In Voss, 110 km east of Bergen, you can get a vossaøl (Voss style farmhouse ale) tasting and even a  brewing course from Eldhuset på Dale. Don’t leave Voss without tasting Voss Bryggeri’s vossaøl, a fine commercial version of the local farmhouse ale. A restaurant Smalahovetunet in Voss offer traditional farmhouse ale as a part of dinner and tour. The house speciality is burnt sheep’s head but for that the minimum booking is for five persons.

In Trondheim area a farmhouse brewery Granås Gård in Hegra (about 45 km east of Trondheim) offers tastings, tours and beer to take away. It is best to call ahead, to be sure that the Granås Gård Hegra Maltøl is available.

Few Norwegian craft breweries have made farmhouse-inspired ales:

Klostergården Håndbryggeri Alstadberger (from traditional farmhouse malts)
Stjørdalsbryggeriet Okkelberger (from traditional farmhouse malts)

Bygland Bryggeri (commercial versions of domestic farmhouse ales fermented with kveik)

These beers are sold commercially in Norway, but the availability is limited. In 2016 Klostergården Håndbryggeri built a traditional style malthouse, and now they can produce traditional alderwood-dried malt for own use. The first beer made with 100 % of those malts is Såinn, a superb smoky flavor bomb, but unfortunately the availability is yet limited (at least in June 2017). I think that this beer is a fine example of a maltøl, although it is not marketed as such. Klostergården inn and the restaurant is an excellent place to stay and sample the beers if you are driving around Trondheim and Størdal (accessible only by car).

Now several Norwegian breweries are experimenting with traditional farmhouse yeasts and malts, and in the forthcoming yeast we will see plenty of commercial beers made with those ingredients. Some of the breweries  are using the ingredients for creating new flavors, but surely some brewers will aim to create authentic commercial maltøl.
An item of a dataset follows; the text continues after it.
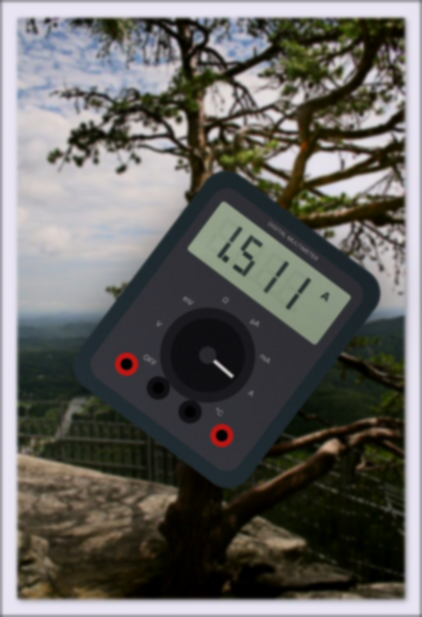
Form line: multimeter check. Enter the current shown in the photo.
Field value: 1.511 A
Klostergården’s Alstadberger is made with 52 % of traditional alderwood smoked farmhouse malts, and it brings out excellently the rich taste of alderwood smoke in the style of Stjørdal’s farmhouse ales. The beer is sold in some Vinmonopolets (Norwegian state owned liquor stores) and bars in Norway, and I heard that the beer is distributed by B United to the USA. In 2018 it was available through Systembolaget in Sweden.
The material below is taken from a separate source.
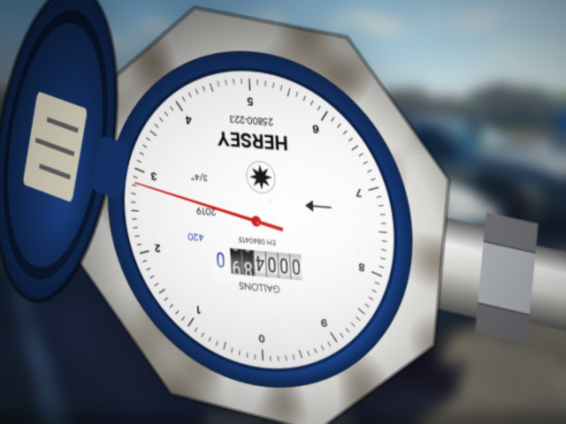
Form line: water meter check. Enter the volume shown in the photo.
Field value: 4892.8 gal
Other Nordic and Baltic Countries

Lithuania is by far the best country to sample commercial farmhouse beer. The country hosts several commercial farmhouse breweries, and the beers are fairly well available in beer bars in bigger Lithuanian cities, such as Vilnius. Lars Garshol’s Lithuanian beer – a rough guide tells all you need to know.
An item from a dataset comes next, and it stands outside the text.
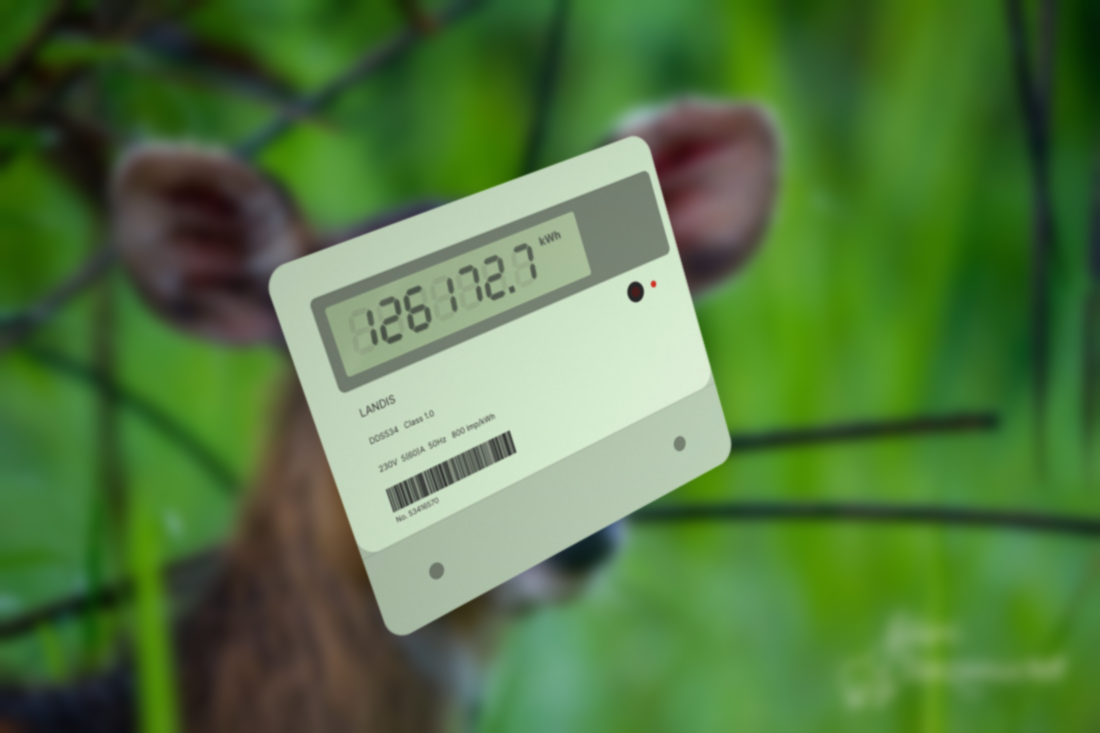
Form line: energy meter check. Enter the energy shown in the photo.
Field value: 126172.7 kWh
As far as I know, Gotlandsdricke is not sold at all in Sweden, and commercial farmhouse ale is not available in Latvia.

Update History

This story was originally published in September 2016 as part of my Introduction to the Nordic and Baltic Farmhouse Ales. The introduction grew very long and in January 2017 I worked and extended the text into its own article. The introduction was renamed to Sahti and Related Ancient Farmhouse Ales.

February 1, 2017: added the section on Norway.
June 15, 2017: updated section of Norway based on my travels, added Finnish beer festivals in summer 2017, and added a phot of Taako Pihtla.
October 31, 2017: updated info on Finnish beer festivals and National Sahti Competition.
July 16, 2018: updated section on koduõlu.
February 2, 2019: changed Lapin voima brewery to Olu Bryki Raum. Updated small availability details.
November 2019: Added availability info of Olu Bryki Raum.
December 13, 2020: Added new sahti brewery Varastopanimo.
April 10, 2021: Added Bygland Bryggeri (Norway), changed the article name from Where to Find Commercial Nordic and Baltic Farmhouse Ales? to Finding Commercial Nordic and Baltic Farmhouse Ales.
March 5, 2022: added information about Norwegian maltøl.

4 thoughts on “Finding Commercial Nordic and Baltic Farmhouse Ales

  • January 31, 2019 at 10:47 pm

    Hi! Thanks for your blog! Really useful info.
    A small update: Lapin Voima has been renamed and rebranded and it’s now “Olu Bryki Raum”

    • February 2, 2019 at 7:20 am

      Thanks, I will update that!

  • January 21, 2021 at 1:46 pm

    Talavas ķēniņa alus is in Latvia. Real farmhouse beer from farm.

    • January 22, 2021 at 7:23 am

      Thanks for the tip! Hopefully I can travel to Latvia in the next few years.